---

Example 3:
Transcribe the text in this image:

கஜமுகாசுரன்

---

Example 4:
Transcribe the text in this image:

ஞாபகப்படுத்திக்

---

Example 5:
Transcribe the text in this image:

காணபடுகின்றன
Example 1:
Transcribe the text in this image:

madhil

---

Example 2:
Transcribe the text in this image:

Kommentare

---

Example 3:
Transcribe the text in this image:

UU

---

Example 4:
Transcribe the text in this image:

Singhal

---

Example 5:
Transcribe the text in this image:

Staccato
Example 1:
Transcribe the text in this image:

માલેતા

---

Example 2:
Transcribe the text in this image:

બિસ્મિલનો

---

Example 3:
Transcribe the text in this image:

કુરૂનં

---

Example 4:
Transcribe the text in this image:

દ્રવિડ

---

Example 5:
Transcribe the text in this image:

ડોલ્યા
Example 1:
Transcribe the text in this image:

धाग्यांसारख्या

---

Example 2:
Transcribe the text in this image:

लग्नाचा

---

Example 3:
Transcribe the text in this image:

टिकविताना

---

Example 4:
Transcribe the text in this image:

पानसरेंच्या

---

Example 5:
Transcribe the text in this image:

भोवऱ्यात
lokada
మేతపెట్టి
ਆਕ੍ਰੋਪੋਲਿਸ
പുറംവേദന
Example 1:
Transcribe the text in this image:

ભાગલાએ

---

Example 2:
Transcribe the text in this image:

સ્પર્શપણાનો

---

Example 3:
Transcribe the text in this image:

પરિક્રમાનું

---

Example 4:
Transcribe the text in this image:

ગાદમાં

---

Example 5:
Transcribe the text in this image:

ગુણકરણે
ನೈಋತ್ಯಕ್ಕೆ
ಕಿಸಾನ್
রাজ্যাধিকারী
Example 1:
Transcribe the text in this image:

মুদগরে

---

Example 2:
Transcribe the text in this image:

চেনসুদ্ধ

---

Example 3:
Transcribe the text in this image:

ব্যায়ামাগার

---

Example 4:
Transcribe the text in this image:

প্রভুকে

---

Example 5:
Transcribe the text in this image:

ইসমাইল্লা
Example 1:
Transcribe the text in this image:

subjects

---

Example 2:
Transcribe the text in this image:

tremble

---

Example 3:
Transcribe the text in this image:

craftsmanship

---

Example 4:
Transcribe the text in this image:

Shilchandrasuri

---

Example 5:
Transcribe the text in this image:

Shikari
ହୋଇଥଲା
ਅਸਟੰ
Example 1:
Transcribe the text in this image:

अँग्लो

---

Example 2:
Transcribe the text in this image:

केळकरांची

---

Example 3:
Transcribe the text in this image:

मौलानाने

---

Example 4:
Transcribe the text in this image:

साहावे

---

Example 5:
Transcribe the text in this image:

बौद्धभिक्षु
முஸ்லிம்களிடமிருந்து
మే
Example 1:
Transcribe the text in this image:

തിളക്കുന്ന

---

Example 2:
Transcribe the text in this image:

= = = =

_TRY IT_. Output the material above, all of it, exactly.

_WRITTEN SOLUTION_.
---

Example 3:
Transcribe the text in this image:

கஜமுகாசுரன்

---

Example 4:
Transcribe the text in this image:

ஞாபகப்படுத்திக்

---

Example 5:
Transcribe the text in this image:

காணபடுகின்றன
Example 1:
Transcribe the text in this image:

madhil

---

Example 2:
Transcribe the text in this image:

Kommentare

---

Example 3:
Transcribe the text in this image:

UU

---

Example 4:
Transcribe the text in this image:

Singhal

---

Example 5:
Transcribe the text in this image:

Staccato
Example 1:
Transcribe the text in this image:

માલેતા

---

Example 2:
Transcribe the text in this image:

બિસ્મિલનો

---

Example 3:
Transcribe the text in this image:

કુરૂનં

---

Example 4:
Transcribe the text in this image:

દ્રવિડ

---

Example 5:
Transcribe the text in this image:

ડોલ્યા
Example 1:
Transcribe the text in this image:

धाग्यांसारख्या

---

Example 2:
Transcribe the text in this image:

लग्नाचा

---

Example 3:
Transcribe the text in this image:

टिकविताना

---

Example 4:
Transcribe the text in this image:

पानसरेंच्या

---

Example 5:
Transcribe the text in this image:

भोवऱ्यात
lokada
మేతపెట్టి
ਆਕ੍ਰੋਪੋਲਿਸ
പുറംവേദന
Example 1:
Transcribe the text in this image:

ભાગલાએ

---

Example 2:
Transcribe the text in this image:

સ્પર્શપણાનો

---

Example 3:
Transcribe the text in this image:

પરિક્રમાનું

---

Example 4:
Transcribe the text in this image:

ગાદમાં

---

Example 5:
Transcribe the text in this image:

ગુણકરણે
ನೈಋತ್ಯಕ್ಕೆ
ಕಿಸಾನ್
রাজ্যাধিকারী
Example 1:
Transcribe the text in this image:

মুদগরে

---

Example 2:
Transcribe the text in this image:

চেনসুদ্ধ

---

Example 3:
Transcribe the text in this image:

ব্যায়ামাগার

---

Example 4:
Transcribe the text in this image:

প্রভুকে

---

Example 5:
Transcribe the text in this image:

ইসমাইল্লা
Example 1:
Transcribe the text in this image:

subjects

---

Example 2:
Transcribe the text in this image:

tremble

---

Example 3:
Transcribe the text in this image:

craftsmanship

---

Example 4:
Transcribe the text in this image:

Shilchandrasuri

---

Example 5:
Transcribe the text in this image:

Shikari
ହୋଇଥଲା
ਅਸਟੰ
Example 1:
Transcribe the text in this image:

अँग्लो

---

Example 2:
Transcribe the text in this image:

केळकरांची

---

Example 3:
Transcribe the text in this image:

मौलानाने

---

Example 4:
Transcribe the text in this image:

साहावे

---

Example 5:
Transcribe the text in this image:

बौद्धभिक्षु
முஸ்லிம்களிடமிருந்து
మే
Example 1:
Transcribe the text in this image:

തിളക്കുന്ന

---

Example 2:
Transcribe the text in this image:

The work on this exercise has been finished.